Hohmann war tief enttäuscht, gekränkt und dann hat er gekämpft - gegen die CDU. Er wollte der CDU den tiefschwarzen Wahlkreis 176 abnehmen, eines der für gewöhnlich sichersten Direktmandate der Republik. Zuletzt wahlkämpfte deshalb die CDU in Osthessen nicht gegen die SPD, sie kannte nur einen Feind: Hohmann, ihren alten Stimmenfänger. Denn wenn Hohmann in den Bundestag eingezogen wäre, wären die Zweitstimmen seiner Wähler nicht für die CDU gewertet worden.

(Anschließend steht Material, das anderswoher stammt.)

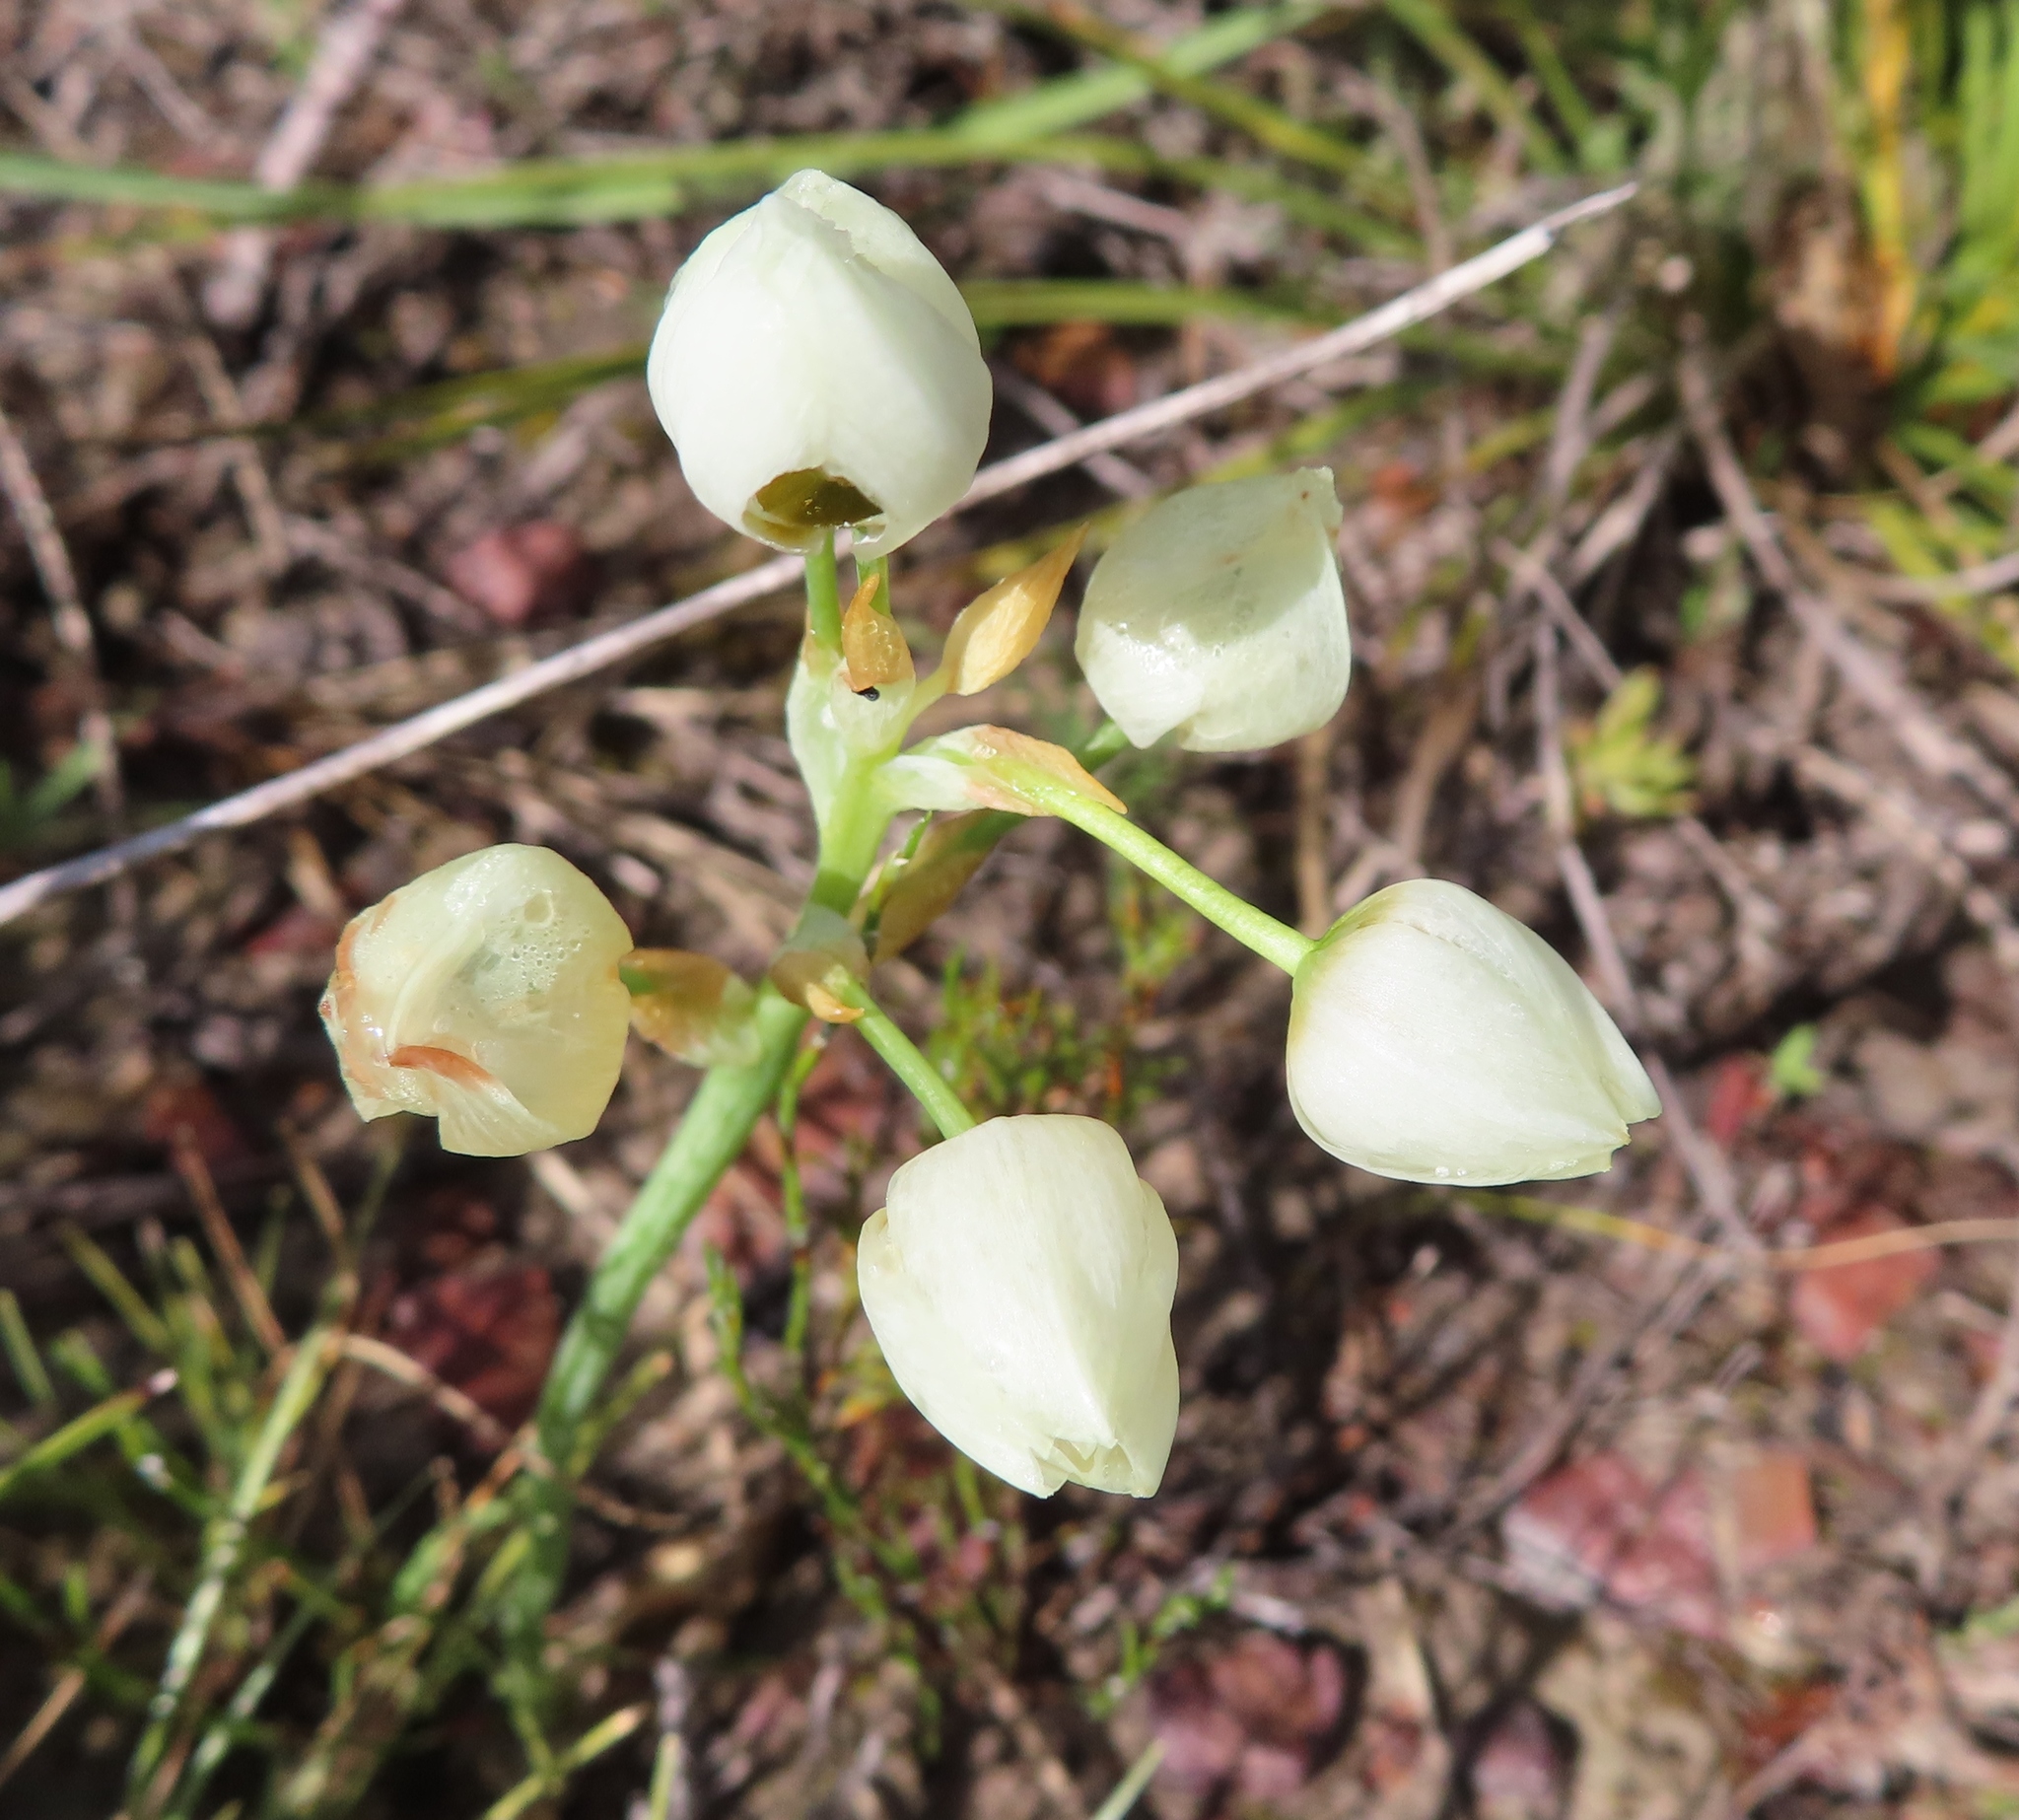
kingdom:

Fuldas CDU-Chef Fritz Kramer sagte deshalb, sein ehemaliger Schützling sei "mit seiner Kandidatur zum Täter geworden". Der Bezirksvorsitzende Walter Arnold warf Hohmann vor, seine Wähler "zu täuschen" und mit "falschen Aussagen zu betrügen". Und selbst Ministerpräsident Koch reiste in die Provinz, um den Hohmann-Jünger einzubimsen, dass der Mann mit seinem Stimmenklau "ganz Deutschland schadet".

Zum Schluss eskalierte der Kleinkrieg. Am Freitag zeigte Hohmann zwei CDU-Wahlhelfer an, die nächtens zwei Wahlplakate mit CDU-Propaganda überklebt hatten. Lange Zeit hatte die CDU den Einzelkandidaten unterschätzt. Erst als erste, allerdings nicht repräsentative Umfragen erschienen, nach denen Hohmann mit bis zu 50 Prozent der Stimmen rechnen könne, reagierte die CDU.

In der Tat galt bisher, dass parteilose Einzelbewerber keine Chance haben. Nur 1949 schafften es drei Bewerber ohne Parteibuch in den ersten Deutschen Bundestag, doch die wurden zumindest von großen Parteien unterstützt. Danach wagten zwar noch einige wenige Politiker den Alleingang. Erfolg hatte jedoch niemand. Zu aussichtslos ist es, gegen die Parteiapparate zu bestehen. Am besten schnitt noch Wilhelm Daniels ab. Weil er von der CDU nicht als Bundestagskandidat nominiert worden war, probierte er es 1969 auf eigene Faust, holte immerhin fast 20 Prozent der Stimmen. Später versöhnte sich Daniels wieder mit seiner Partei und wurde Oberbürgermeister von Bonn.

Noch stärker formierte sich jetzt das Volk um den politischen Einzelgänger Hohmann. Weil die Leute seiner Heimat den katholischen Fundamentalisten von der CDU ungerecht behandelt sehen. Von denen da oben. Und weil sie glauben, dass er recht hat, mit dem was er sagt: über Gott, über Homosexualität, über die Juden, über die Kirche. "Die Religion", sagt Hohmann, "ist die Quelle ungeheuerer Freude, ungeheurer Kraft".

Solche Glaubensbekenntnisse kommen hier an. Alfred Dregger, der schwarze Sheriff, holte in Fulda einst um die 40 Prozent. Sein Nachfolger Hohmann hatte 14 Punkte mehr geholt. Und so herrschte am Sonntagabend Erleichterung, dass der charismatische Abweichler nochmal ausgebremst werden konnte. Hohmann weitere vier Jahre in Berlin? Das hielten die Funktionsträger für fatal. Hohmann hätte irgendwo ganz hinten gesessen. Isoliert und ohne einen Platz in einem Ausschuss. Der Wahlkreis hätte "null Durchschlagskraft in Berlin", sagt CDU-Chef Kramer.

Hohmann kam nur für eine kurze Stippvisite in den Kreistag, die Zentrale der Stimmenauszählung. Für ihn gab es hier nichts mehr viel zu holen. Als er gegangen war, sagte Kramer: "Wir sind froh, dass hier wieder Normalität eingetreten ist."